*Exercise objective*: Show each line of the data below that has the string "middle" in it.

[[ Input for this task open ]]

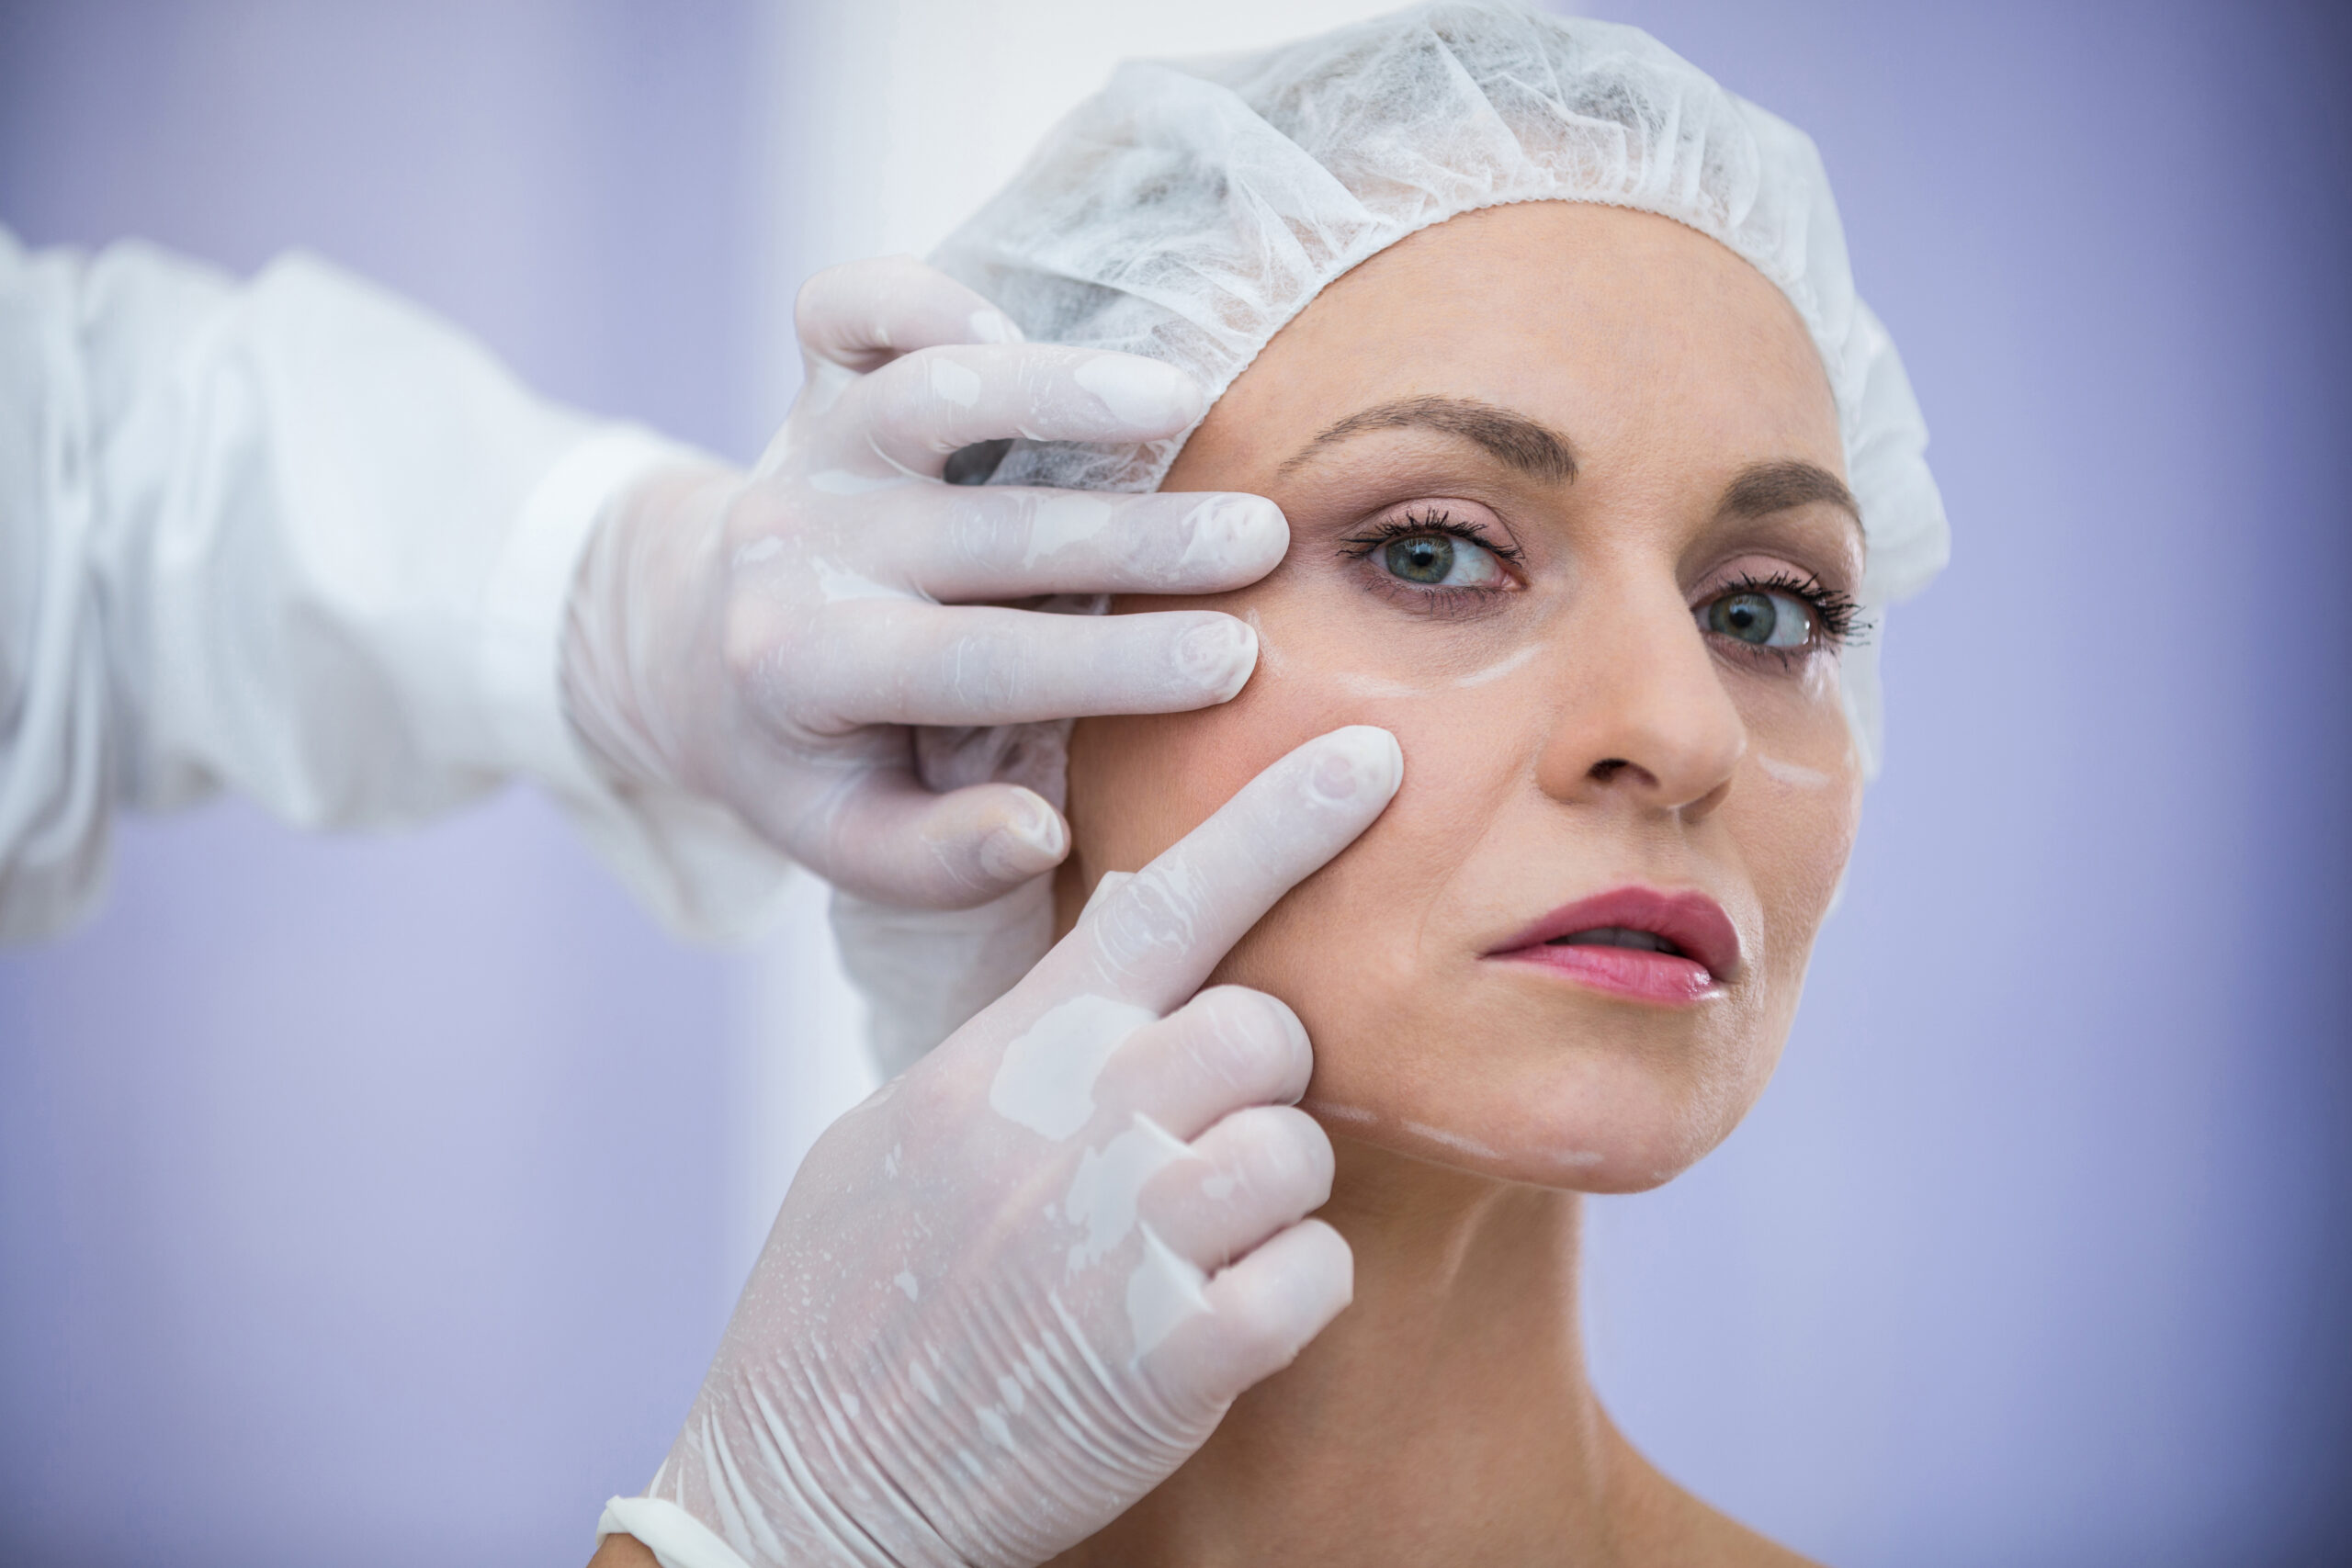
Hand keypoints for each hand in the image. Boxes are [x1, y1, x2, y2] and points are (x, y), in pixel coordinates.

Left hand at [561, 255, 1286, 906]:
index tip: (1230, 665)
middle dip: (1136, 537)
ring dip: (1063, 393)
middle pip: (985, 534)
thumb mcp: (856, 843)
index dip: (1108, 663)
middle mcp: (805, 550)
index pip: (977, 666)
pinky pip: (847, 307)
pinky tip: (1020, 322)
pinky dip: (921, 297)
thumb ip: (942, 858)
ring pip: (930, 397)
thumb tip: (1041, 831)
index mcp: (811, 672)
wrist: (704, 652)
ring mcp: (811, 451)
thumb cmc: (822, 760)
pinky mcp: (815, 380)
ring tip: (1189, 402)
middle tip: (1261, 540)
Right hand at [629, 726, 1402, 1567]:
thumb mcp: (894, 1139)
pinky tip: (1209, 1327)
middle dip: (1251, 1079)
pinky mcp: (1172, 1357)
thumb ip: (1013, 1047)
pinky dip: (1288, 1296)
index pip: (1157, 904)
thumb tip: (1109, 959)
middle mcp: (1067, 1125)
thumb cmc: (843, 1311)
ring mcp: (1121, 1238)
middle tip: (1187, 1147)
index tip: (1369, 759)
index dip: (1275, 822)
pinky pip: (1314, 1273)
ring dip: (1269, 1195)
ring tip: (1186, 1249)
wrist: (805, 1495)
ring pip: (1296, 1144)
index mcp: (1000, 1060)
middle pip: (1258, 1025)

[[ Input for this task closed ]]

*Written response*:
middle dip: (1136, 537)
middle pip: (985, 534)
middle mcp: (805, 550)
middle tip: (1261, 540)
middle dip: (1251, 1079)
middle mcp: (1067, 1125)
middle tip: (1187, 1147)
middle pip: (1258, 1025)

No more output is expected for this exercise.